The "unlimited data" is an interesting contrast and always makes me wonder "at how much speed?"

I am more surprised that mobile plans are still charging by the minute. A "toll quality" 64kbps audio stream is 480KB per minute. More advanced codecs use a fraction of that.

chrismorgan 4 hours ago | parent | next [-]

Where I live, all five providers I’ve examined advertise their home broadband plans as unlimited, but four have a limit (mostly called a “fair use policy”) between 3.3 and 3.5 TB, after which they’ll be shaped to 1 Mbps. Suspiciously colludy. (The fifth: “These are unlimited plans for home use only. You can consume unlimited data at high speed. However, [we] may discontinue the data services in case of misuse, fraudulent, unauthorised or commercial use.”)

At 50 Mbps, you can theoretically exhaust this in just over six days. At 1 Gbps, it takes less than eight hours.

Once shaped—a month of 1 Mbps is less than 335 GB.
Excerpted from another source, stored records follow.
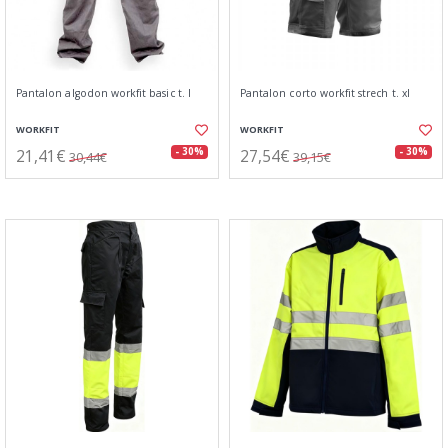
Pantalon algodon workfit basic t. l
Pantalon corto workfit strech t. xl
WORKFIT
WORKFIT
21,41€
27,54€
- 30%
- 30%
30,44€
39,15€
So in practice all these unlimiteds boil down to less than 4TB/month.

Barbing 4 hours ago | parent [-]

Wish the FCC had listened to us when Comcast first introduced their first very high bandwidth cap in their first market. (Must’ve been more than a decade ago, maybe and a half.) We knew how bad it was in Canada.

lxgr an hour ago | parent | prev | next [-]

It's 64 kbps (hopefully) with quality of service, and very often still with per-minute billing paid to the receiving carrier, whether it runs over actual circuit-switched hardware or not.

Nition 3 hours ago | parent | prev [-]

From the screenshot it looks like he actually received "only" around 2TB of free mobile data.